Director: James Watkins
Cast: Daniel Radcliffe, Ciaran Hinds, Janet McTeer, Sophie Stuckey, Liz White
I have finally plucked up the courage to go and see The Woman in Black which everyone has been calling one of the creepiest films in a long time. Now I am not a big fan of horror films: for me they tend to be gratuitously gory or have an array of actors that would make an episode of Eastenders look like Chekov. However, after all of the hype and people claiming how intense it was seeing this film, I had high hopes it would leave a mark on me that I would remember, a possibly change my perception of horror films. So here we go. Are you sitting comfortably?
Now The Woman in Black is the story of Arthur Kipps, a solicitor from London played by Harry potter – I mean Daniel Radcliffe – who is sent to look after the property of Alice Drablow following her death. Now while he is staying in the village local to the property, there are several rumours and suspicions regarding the house, with Kipps being made unwelcome by the villagers who advise him not to enter the house for any reason. In cliché horror movie style the hero, or central character, is told the most valuable line in horror movie history: ‘I wouldn’t go in there if I was you’. But what do you know, against all the advice and guidance from the locals Kipps ignores this and continues with his work - which is good because otherwise this film would have been very short! So from here on in, the film plays out as you would expect: Kipps stays at the house, experiences some creepy goings-on and then he meets the Woman in Black.
The film is a collection of jump-scares, creative camera work and periods of long and drawn out tension. Director James Watkins has incorporated some extraordinary shots into this film, each potentially being the point of view of the woman in black or any other possible spirits, adding to the intensity levels. This film is slow at the beginning, but has some very shaky moments later on that range from creepy shots of a blurred reflection right up to throwing something straight in your face that makes you want to cry. There is a period when the intensity does not stop, and I am glad at some moments I had a spare pair of underwear (I didn’t obviously – seriously!). This film is without a doubt a mental workout: In the way Inception gives you mind a workout through its density and complexness, The Woman in Black really over excites your brain, making you anticipate and see things that aren’t there, then when you think you are safe it throws a jump-scare right smack in your face. There are some moments in the film that just burn in your mind and sounds that ring in your ears for minutes after you have seen them. As a film it never lets you feel relaxed or safe for a minute, which I suppose is the purpose of horror films.

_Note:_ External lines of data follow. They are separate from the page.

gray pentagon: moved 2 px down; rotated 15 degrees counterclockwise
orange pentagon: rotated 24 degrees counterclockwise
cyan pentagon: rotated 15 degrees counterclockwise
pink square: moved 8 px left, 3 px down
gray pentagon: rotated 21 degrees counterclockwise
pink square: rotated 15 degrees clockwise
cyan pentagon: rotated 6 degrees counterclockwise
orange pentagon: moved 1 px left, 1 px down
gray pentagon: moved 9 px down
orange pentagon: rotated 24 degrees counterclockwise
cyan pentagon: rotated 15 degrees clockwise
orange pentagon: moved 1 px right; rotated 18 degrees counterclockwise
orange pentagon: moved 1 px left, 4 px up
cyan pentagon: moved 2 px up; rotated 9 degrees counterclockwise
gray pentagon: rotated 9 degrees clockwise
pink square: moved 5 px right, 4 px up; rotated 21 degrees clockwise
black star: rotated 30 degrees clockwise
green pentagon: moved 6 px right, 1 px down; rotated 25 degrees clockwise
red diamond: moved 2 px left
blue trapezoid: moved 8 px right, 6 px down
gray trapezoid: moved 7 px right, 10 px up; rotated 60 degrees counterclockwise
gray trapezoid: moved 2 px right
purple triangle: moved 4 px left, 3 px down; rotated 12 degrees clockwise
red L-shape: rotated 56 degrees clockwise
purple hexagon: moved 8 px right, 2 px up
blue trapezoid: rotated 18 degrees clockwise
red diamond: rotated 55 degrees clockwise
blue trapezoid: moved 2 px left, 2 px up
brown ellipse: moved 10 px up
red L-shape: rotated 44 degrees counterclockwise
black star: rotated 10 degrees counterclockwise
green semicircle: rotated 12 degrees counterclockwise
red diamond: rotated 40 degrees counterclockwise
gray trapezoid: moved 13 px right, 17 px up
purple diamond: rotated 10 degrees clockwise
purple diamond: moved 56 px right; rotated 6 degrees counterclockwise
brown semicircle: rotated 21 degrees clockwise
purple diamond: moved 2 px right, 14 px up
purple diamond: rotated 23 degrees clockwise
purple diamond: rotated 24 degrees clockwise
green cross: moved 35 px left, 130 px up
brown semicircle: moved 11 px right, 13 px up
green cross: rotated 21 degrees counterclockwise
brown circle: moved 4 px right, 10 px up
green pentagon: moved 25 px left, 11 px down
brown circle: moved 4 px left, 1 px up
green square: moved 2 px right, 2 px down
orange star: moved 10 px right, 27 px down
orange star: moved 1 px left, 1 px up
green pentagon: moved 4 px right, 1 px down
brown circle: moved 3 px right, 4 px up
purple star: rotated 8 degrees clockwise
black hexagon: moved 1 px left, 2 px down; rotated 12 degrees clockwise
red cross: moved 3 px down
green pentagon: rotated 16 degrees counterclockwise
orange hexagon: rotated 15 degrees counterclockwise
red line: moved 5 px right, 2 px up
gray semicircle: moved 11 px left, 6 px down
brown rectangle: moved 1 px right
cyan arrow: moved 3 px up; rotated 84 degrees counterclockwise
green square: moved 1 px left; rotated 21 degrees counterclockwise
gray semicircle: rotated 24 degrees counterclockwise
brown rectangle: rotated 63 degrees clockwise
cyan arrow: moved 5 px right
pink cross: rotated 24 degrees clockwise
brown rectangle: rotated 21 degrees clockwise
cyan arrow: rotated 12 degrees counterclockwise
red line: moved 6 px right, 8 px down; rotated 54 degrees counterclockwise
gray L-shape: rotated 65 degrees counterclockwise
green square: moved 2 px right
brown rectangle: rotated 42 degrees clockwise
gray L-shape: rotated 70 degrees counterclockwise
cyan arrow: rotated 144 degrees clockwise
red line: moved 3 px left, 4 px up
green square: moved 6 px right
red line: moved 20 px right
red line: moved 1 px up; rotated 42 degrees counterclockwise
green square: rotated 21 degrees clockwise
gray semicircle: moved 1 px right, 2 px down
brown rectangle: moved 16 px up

Therefore, despite my dislike for the genre, I can safely say that this is one of the best horror films I have seen for many years. It does not rely upon unnecessary gore, nor does it have poor acting. Daniel Radcliffe is superb in the role - providing you can forget his role in Harry Potter. It is obvious that Radcliffe is aiming to establish himself as an even better actor than we have seen him do outside the Harry Potter universe so far, and judging by his recent performances, including this film, he still has a substantial career ahead of him. James Watkin’s style of filmmaking, and the manner in which he sucks his audiences in and makes them a part of the experience, is brilliant, providing some of the tensest moments I have seen on screen. He does not provide any unnecessary action, violence or explanation that slows or complicates a film, instead the film both subtle and overt in its delivery. They often say that ‘less is more’, well this is most certainly the case with The Woman in Black. Although it may not have rekindled my opinion of the horror genre, the film is without a doubt one of the better films I have seen in the last six months.